In the state of Washington, one online provider is bringing economics education to high school students with an eye toward preparing the entrepreneurs of the future. With a focus on computer science, digital arts, and business, Giant Campus is an online high school that students can attend full-time, or part-time as a supplement to their regular high school curriculum.

Bernanke: Students Need Financial Smarts

After the results of a recent survey by the JumpStart Coalition for Personal Financial Literacy showed that graduating high school seniors struggle with financial literacy basics, US Federal Reserve Chairman Ben Bernanke released a statement that expressed support for forceful economics instruction for K-12 students:

"We are reminded of how critically important it is for individuals to become financially literate at an early age," Bernanke said, "so that they are better prepared to make decisions and navigate an increasingly complex financial marketplace."

The school tackles financial literacy through classes in entrepreneurship and marketing. The courses establish an understanding of economic basics, like supply and demand, then move on to more complex topics, like taxation, accounting, and risk management, Giant Campus Vice President James Peters says.

Students log in to their courses online to access material, submit assignments, take tests, and attend a weekly webinar-style class meeting. That interaction is key to keeping students engaged, says Lori Jacobs, who teaches Giant Campus' entrepreneurship and marketing courses. Jacobs also teaches business and marketing at Auburn High School in Washington.

"They need some sort of interactive activity to keep them motivated when learning online," Jacobs says. To that end, Giant Campus also formed the first online chapter of DECA (Distributive Education Clubs of America), an organization that prepares students for careers in marketing and finance. Through the program, Giant Campus students operate an online store and interact with students from other schools both online and in person.

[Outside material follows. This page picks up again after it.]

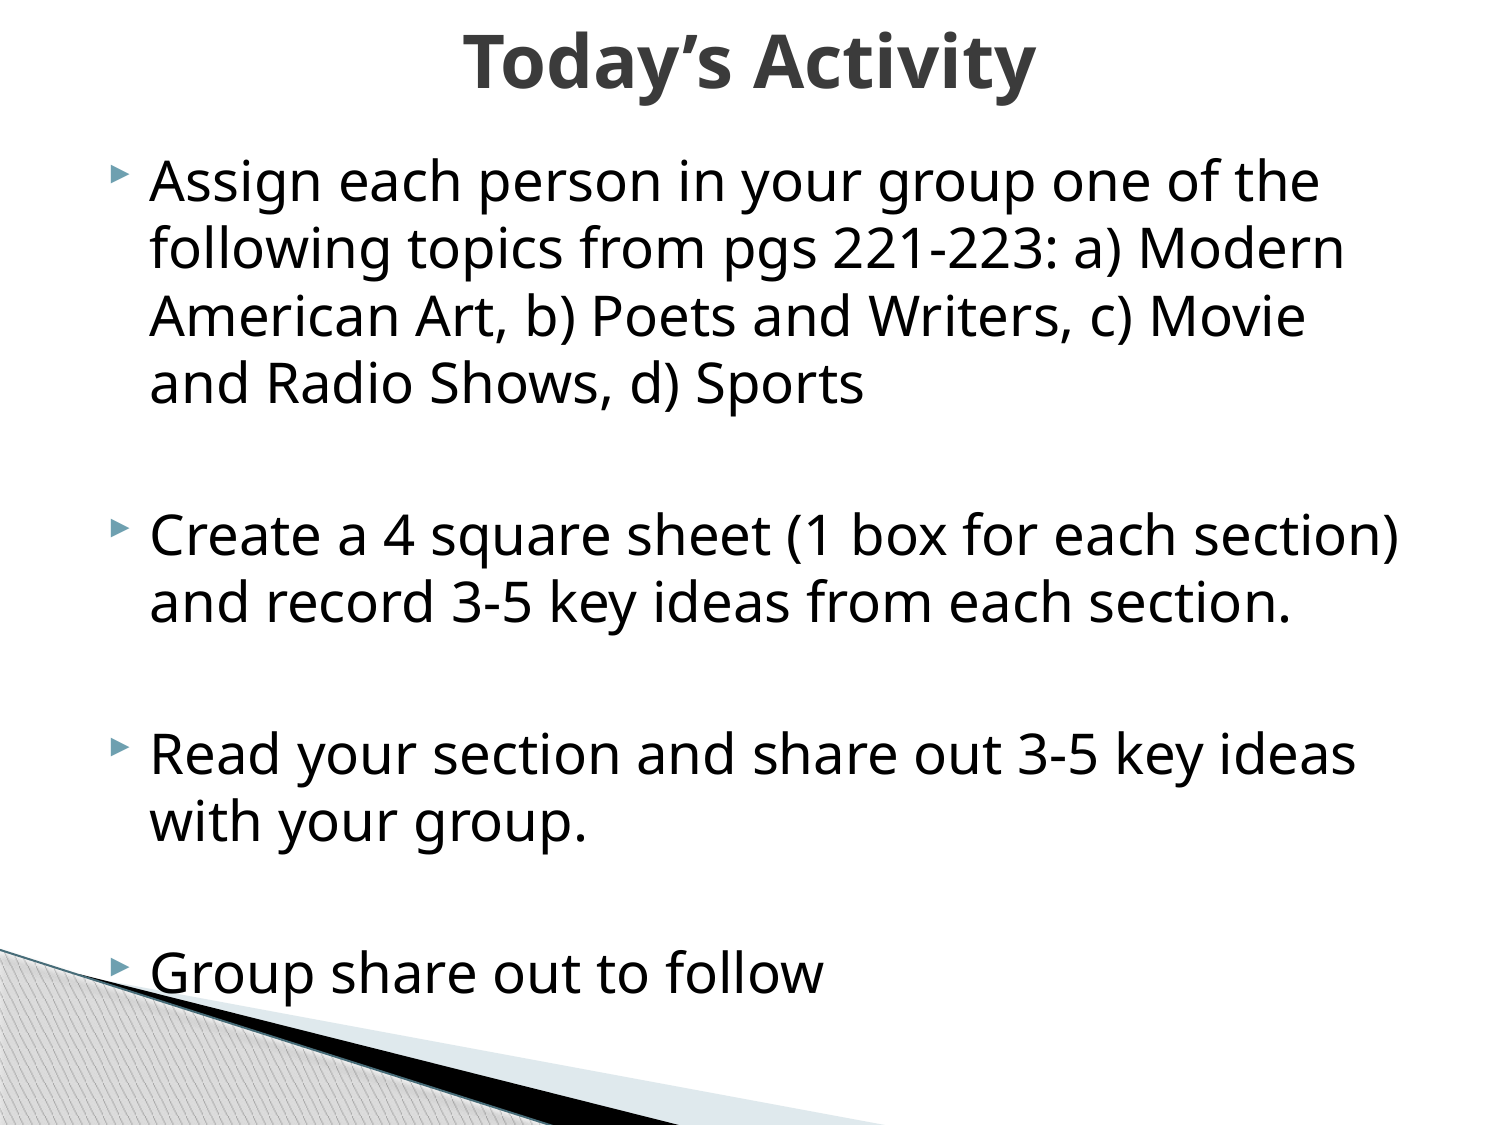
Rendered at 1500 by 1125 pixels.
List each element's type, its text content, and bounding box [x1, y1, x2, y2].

title Today’s Activity [75, 6, 1425, 112]
list Assign each person in your group one of the following topics from pgs 221-223: a) Modern American Art, b) Poets and Writers, c) Movie and Radio Shows, d) Sports Create a 4 square sheet (1 box for each section) and record 3-5 key ideas from each section. Read your section and share out 3-5 key ideas with your group. Group share out to follow [75, 137, 1425, 1050]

They also compete against students from other DECA chapters around the country in things like running virtual businesses, conceiving of innovative business ideas, and creating marketing strategies for businesses in their communities.

Shmoop is another maker of technology tools meant to help students bolster their financial savvy. The company makes online learning guides on a range of subjects, including economics. The guides, written mostly by doctoral students, can be accessed online, as e-books, or through smartphone applications. "It has never been more important for students to understand economic literacy," says the company's president, Ellen Siminoff.

Shmoop offers about 10 different online economics lessons on topics such as economic systems, taxes, corporations and stocks, and international trade. Each of the lessons features an overview, analysis, key terms, and a game to help students practice what they've learned. For example, in the money and banking module, students take on the role of the chairman of the Federal Reserve and must rescue the nation's economy from inflation and stagnant growth.

The lessons are free and are generally being used by teachers as resources to supplement classroom activities, Siminoff says. The company is at work developing an additional economics curriculum that districts will be able to purchase either through a licensing agreement or as a series of low-cost teacher guides.

Shmoop tries to put economics in terms that make sense to students, Siminoff says. For example, each lesson ends with a feature called "Sometimes a Song Says It Better," tying a YouTube video of a popular song to the lesson topic, whether it be supply and demand, labor and wages, or taxes and debt.

"So many of these topics," Simonoff says, "are so relevant to students."